→ **TASK TO CARRY OUT**:
Below are the records; pull every line that includes "worn".

[Saved entries]
------------------------------------------------

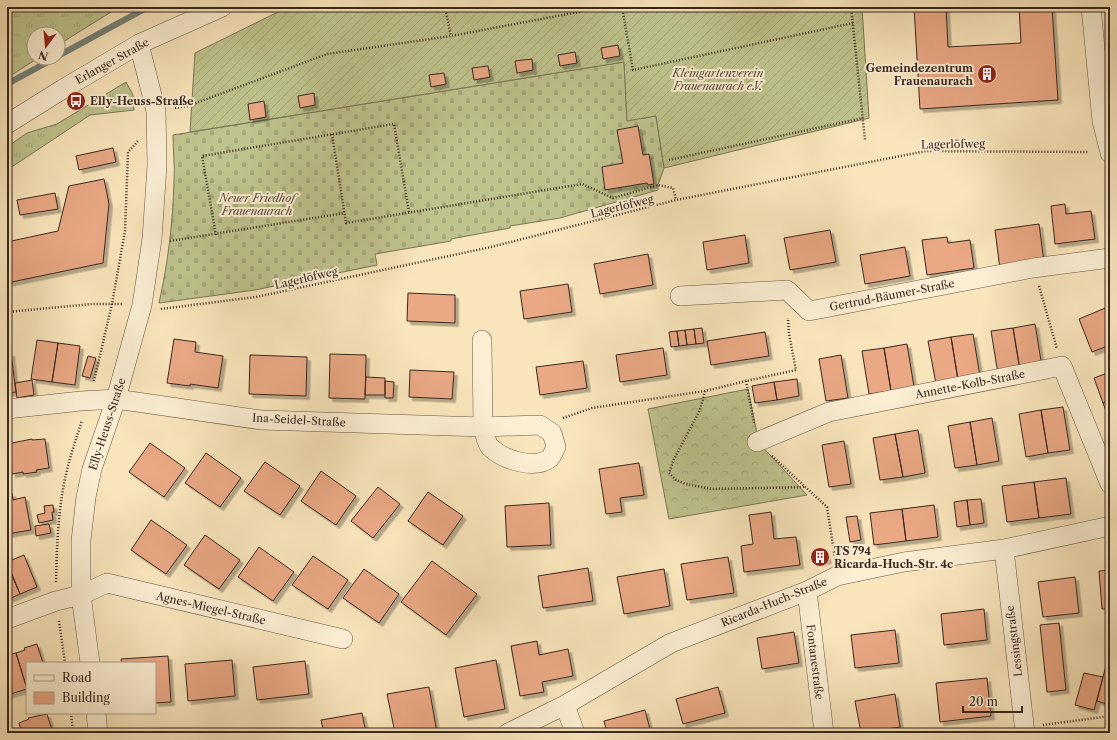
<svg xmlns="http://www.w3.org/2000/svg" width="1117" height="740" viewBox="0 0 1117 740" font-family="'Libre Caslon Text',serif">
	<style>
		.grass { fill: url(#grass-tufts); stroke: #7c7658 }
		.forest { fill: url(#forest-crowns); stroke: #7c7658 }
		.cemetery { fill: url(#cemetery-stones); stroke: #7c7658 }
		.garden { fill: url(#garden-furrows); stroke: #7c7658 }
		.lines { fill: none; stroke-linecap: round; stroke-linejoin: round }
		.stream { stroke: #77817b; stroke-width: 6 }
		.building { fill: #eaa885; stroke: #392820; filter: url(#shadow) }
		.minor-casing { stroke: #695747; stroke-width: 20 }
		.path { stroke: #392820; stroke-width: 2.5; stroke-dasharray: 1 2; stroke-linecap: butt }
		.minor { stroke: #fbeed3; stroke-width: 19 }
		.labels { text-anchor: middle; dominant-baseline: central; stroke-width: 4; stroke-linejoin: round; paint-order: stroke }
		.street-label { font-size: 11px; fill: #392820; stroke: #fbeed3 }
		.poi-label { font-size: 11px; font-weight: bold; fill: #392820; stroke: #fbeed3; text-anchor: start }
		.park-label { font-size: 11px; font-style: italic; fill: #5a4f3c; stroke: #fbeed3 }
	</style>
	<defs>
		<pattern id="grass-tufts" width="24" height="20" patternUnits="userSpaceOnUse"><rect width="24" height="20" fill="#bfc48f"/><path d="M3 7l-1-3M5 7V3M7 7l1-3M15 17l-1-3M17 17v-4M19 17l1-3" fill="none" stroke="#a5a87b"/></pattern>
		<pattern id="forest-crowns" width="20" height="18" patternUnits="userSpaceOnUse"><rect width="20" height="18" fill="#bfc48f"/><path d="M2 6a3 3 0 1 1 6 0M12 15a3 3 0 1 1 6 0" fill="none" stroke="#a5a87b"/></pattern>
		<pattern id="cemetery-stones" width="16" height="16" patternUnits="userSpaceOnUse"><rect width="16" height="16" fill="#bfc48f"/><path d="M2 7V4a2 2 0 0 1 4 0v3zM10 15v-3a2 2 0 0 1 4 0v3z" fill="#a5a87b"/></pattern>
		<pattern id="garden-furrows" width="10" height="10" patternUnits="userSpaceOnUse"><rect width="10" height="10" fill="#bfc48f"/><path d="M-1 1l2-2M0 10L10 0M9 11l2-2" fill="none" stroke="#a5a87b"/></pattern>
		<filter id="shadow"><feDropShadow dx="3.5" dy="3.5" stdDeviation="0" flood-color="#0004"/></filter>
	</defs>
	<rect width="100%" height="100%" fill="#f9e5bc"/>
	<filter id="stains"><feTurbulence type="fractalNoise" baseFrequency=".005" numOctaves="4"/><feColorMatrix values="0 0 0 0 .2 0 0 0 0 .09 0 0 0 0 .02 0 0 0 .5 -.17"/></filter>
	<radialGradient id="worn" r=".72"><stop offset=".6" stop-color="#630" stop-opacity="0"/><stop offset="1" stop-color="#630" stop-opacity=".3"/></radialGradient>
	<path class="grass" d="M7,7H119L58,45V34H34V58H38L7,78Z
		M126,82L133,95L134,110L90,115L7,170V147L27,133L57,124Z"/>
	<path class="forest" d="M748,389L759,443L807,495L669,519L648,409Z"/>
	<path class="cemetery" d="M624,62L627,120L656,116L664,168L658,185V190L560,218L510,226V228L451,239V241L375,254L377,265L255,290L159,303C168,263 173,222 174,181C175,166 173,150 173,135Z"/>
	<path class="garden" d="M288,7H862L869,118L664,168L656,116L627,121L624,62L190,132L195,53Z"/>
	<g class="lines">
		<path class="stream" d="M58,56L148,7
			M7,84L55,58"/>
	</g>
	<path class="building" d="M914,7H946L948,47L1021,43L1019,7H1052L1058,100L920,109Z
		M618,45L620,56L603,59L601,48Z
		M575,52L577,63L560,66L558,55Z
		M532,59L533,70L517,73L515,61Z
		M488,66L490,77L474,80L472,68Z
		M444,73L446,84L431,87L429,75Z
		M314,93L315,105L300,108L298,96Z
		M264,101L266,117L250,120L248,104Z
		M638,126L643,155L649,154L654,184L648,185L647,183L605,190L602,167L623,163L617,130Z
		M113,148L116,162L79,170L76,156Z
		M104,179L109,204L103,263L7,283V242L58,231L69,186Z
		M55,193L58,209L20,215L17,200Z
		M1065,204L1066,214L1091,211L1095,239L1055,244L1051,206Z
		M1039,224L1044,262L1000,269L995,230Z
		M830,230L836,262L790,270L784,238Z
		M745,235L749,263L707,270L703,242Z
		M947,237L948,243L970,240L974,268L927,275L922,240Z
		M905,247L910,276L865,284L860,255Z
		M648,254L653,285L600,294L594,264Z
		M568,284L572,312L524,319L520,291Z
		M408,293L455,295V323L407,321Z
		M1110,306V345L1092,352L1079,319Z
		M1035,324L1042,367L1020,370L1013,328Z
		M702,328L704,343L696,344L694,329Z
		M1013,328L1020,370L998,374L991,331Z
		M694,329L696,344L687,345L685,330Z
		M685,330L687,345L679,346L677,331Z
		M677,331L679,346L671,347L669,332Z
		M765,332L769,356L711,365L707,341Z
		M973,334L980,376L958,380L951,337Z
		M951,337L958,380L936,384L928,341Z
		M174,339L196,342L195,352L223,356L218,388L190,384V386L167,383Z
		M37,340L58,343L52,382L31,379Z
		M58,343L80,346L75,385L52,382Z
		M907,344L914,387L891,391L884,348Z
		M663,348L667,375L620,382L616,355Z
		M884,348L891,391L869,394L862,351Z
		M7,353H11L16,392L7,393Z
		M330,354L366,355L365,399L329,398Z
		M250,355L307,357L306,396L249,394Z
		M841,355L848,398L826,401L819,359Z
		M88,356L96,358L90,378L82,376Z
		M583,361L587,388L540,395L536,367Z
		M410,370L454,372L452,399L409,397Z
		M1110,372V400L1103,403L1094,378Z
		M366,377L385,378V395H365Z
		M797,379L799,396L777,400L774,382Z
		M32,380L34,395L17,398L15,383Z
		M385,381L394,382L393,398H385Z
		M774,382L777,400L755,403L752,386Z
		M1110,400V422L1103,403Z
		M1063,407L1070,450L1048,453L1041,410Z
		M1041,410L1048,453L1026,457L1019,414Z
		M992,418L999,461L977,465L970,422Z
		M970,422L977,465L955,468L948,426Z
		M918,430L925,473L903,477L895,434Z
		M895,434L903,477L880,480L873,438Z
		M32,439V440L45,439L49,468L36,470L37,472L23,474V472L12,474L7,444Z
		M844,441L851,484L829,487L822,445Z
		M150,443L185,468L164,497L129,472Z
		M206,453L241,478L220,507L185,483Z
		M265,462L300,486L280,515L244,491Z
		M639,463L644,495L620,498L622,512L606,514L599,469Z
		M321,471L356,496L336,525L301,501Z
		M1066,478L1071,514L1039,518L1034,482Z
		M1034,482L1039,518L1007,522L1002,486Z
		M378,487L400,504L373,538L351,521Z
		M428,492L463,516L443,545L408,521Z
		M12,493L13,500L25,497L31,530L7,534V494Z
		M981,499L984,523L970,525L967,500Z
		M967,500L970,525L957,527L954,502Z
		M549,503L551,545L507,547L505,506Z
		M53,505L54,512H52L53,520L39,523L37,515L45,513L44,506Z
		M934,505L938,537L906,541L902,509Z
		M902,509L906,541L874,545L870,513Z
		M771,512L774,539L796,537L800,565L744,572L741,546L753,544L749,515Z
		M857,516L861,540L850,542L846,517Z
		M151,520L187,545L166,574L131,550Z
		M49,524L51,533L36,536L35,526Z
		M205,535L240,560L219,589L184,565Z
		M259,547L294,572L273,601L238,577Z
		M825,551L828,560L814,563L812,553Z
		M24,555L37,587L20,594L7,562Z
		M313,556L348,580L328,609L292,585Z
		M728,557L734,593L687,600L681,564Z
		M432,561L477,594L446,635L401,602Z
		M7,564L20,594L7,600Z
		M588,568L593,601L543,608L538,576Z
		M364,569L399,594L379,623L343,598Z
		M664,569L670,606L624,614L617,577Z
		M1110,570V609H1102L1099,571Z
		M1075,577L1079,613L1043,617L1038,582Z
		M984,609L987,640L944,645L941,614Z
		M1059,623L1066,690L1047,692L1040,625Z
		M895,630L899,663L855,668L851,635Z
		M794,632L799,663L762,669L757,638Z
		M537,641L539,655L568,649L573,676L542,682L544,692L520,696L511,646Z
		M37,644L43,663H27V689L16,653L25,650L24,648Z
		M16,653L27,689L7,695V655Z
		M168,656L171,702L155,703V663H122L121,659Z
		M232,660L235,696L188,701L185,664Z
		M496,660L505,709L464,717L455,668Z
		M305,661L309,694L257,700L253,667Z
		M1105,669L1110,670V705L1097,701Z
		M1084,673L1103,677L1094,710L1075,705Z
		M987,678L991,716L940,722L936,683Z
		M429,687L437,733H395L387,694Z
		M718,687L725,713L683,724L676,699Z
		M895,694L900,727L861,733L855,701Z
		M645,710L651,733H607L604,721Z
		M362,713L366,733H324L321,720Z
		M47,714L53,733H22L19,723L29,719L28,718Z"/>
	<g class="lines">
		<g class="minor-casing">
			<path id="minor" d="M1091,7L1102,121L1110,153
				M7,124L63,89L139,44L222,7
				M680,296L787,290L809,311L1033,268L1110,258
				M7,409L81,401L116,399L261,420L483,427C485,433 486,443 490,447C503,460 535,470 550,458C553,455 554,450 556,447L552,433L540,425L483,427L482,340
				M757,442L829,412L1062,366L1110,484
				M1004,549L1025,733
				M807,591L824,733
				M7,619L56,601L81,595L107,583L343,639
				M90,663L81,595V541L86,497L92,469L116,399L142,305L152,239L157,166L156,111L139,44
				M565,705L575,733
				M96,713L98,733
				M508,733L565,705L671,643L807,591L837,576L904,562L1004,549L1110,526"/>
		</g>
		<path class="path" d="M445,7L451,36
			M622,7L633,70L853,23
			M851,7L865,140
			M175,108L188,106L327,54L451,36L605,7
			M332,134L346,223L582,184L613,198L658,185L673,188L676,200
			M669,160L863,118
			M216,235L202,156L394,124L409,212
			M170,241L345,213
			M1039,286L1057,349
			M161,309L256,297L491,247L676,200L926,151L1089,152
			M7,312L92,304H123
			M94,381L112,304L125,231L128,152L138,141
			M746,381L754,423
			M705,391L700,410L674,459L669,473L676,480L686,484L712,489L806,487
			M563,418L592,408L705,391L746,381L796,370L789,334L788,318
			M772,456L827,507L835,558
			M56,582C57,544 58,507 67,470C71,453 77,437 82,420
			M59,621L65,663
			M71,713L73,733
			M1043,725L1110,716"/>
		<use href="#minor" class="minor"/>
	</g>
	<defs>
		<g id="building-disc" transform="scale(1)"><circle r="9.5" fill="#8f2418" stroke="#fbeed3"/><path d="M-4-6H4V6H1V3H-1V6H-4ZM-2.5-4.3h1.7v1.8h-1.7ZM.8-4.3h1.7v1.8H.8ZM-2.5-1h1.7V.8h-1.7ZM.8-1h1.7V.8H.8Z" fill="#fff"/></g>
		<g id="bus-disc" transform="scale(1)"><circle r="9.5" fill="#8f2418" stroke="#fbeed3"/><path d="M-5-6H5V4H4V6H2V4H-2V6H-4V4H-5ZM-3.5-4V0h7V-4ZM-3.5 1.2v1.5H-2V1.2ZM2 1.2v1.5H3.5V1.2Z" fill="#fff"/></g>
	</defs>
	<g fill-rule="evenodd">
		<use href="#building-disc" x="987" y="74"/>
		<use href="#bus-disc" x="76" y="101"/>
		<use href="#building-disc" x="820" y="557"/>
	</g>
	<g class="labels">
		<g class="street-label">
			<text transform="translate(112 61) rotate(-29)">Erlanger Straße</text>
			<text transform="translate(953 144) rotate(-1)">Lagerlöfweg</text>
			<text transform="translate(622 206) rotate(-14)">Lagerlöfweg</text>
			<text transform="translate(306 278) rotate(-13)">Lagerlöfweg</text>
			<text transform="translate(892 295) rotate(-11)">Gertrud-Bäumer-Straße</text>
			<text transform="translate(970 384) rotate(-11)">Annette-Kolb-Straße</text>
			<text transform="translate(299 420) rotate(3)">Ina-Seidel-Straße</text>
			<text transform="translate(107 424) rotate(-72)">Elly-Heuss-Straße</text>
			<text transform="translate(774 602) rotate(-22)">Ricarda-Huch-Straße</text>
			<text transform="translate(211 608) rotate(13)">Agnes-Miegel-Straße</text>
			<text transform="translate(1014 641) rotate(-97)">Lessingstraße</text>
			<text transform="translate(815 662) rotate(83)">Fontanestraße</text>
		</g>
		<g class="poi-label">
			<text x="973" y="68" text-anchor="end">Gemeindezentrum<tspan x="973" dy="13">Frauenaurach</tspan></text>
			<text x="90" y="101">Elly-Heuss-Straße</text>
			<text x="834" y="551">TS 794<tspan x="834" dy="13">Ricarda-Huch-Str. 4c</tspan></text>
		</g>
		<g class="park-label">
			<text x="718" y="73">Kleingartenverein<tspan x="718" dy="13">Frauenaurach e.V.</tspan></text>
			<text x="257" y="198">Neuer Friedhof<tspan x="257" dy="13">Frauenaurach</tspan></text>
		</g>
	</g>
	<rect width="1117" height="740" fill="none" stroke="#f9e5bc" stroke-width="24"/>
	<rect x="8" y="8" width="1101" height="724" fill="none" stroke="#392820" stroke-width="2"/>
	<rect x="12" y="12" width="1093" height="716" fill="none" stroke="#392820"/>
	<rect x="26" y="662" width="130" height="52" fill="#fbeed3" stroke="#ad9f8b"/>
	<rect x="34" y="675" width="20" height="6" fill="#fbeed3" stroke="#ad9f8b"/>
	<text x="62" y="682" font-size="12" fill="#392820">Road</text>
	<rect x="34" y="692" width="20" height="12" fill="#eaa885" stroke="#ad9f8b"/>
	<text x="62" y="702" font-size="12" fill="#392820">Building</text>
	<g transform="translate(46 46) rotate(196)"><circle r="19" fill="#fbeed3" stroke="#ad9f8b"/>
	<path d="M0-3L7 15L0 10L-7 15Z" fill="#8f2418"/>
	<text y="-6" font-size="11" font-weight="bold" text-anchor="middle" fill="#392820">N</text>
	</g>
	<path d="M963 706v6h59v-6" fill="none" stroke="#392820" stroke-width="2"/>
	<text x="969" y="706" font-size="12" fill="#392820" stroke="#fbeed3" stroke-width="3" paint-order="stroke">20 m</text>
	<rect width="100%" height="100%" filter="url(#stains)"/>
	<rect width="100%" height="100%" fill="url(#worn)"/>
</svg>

------------------------------------------------

→ **SOLUTION TO THIS PROBLEM**:
	<radialGradient id="worn" r=".72"><stop offset=".6" stop-color="#630" stop-opacity="0"/><stop offset="1" stop-color="#630" stop-opacity=".3"/></radialGradient>
	<rect width="100%" height="100%" fill="url(#worn)"/>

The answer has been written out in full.